**Ausgewählter Text:**

▼

Nicht nur die von Parteiangehörigen und Mitläufern bei „Hausdurchsuchungen“ und ähnlichen Anlässen vollzogenen Enteignungen, sondern auch die von der Gestapo und dem SD Mitte 1938 verfügten „Einziehungen“ des Privatvermögens jüdischer Familien entbehrten gesetzlicher Deckung, die erst durch die „Verordnung über die Einziehung volks- und staatsfeindlichen Vermögens im Lande Österreich“ vom 18. November 1938 (GBlÖ 589/1938) durch den Reichsstatthalter in Österreich nachgeliefert wurde.

Im Rahmen dieses Projekts war es nicht möglich, eine Gesamterfassung aller in den verschiedenen Archivbeständen vorhandenen Informationen über hunderte Einziehungsvorgänge vorzunehmen, Verknüpfungen der Einzelangaben durchzuführen und eine Gesamtsumme der konfiszierten Werte zu bestimmen. Diese Aufgabe, die nur mit Hilfe einer Datenbank bewältigt werden kann, muss zukünftigen Forschungsprojekten vorbehalten bleiben.

▲

**Aufgabe:** Gib den Abschnitt des Textes über die Vermögenseinziehungen zwischen „Nicht nur die“ und „Österreich nachgeliefert wurde.“, beides eingeschlossen, noch einmal wieder und tausche dabei „Familien“ gegen „Haushalte“.

**Bereitgestelltes Material:**
▼

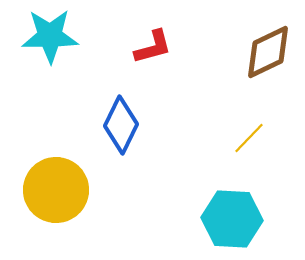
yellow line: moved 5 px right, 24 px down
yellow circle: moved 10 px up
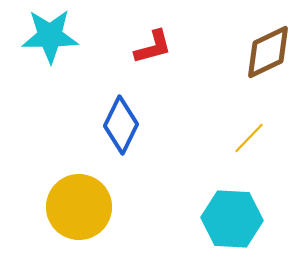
yellow circle: moved 23 px right, 17 px down
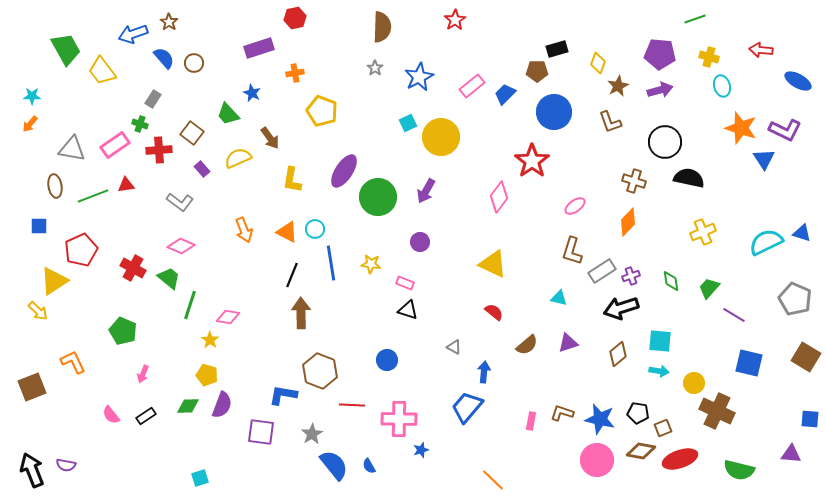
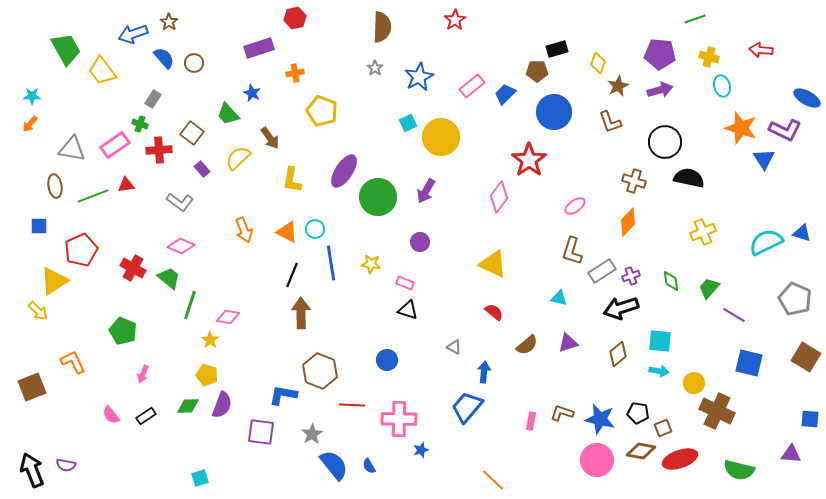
blue ellipse at (798, 81): moved 9 px right, 17 px down
yellow semicircle at (238, 158): rotated 20 degrees counterclockwise
red star at (532, 161): moved 3 px left, 1 px up
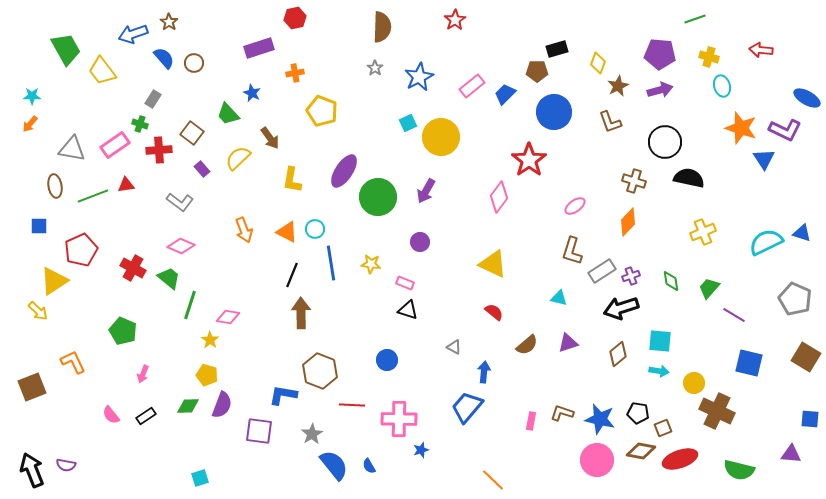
purple square at (261, 432): moved 2 px left, 1 px up
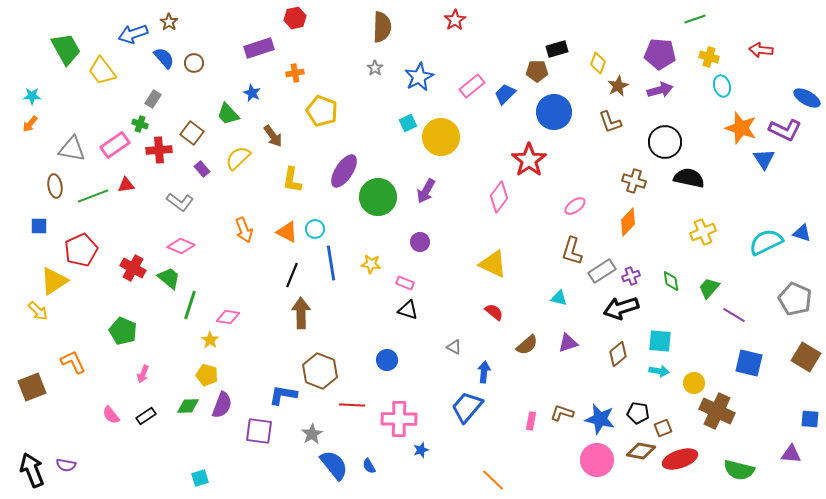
brown arrow at (270, 138): moved 3 px right, 2 px up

▲

**Antwort:**
Nicht nur die von Parteiangehörigen und Mitläufern bei „Hausdurchsuchungen“ und ähnlichen Anlässen vollzogenen Enteignungen, sondern auch die von der Gestapo und dem SD Mitte 1938 verfügten „Einziehungen“ des Privatvermögens jüdischer Haushalte entbehrten gesetzlicher Deckung, die erst durch die „Verordnung über die Einziehung volks- und staatsfeindlichen Vermögens im Lande Österreich“ vom 18. November 1938 (GBlÖ 589/1938) durch den Reichsstatthalter in Österreich nachgeliefert wurde.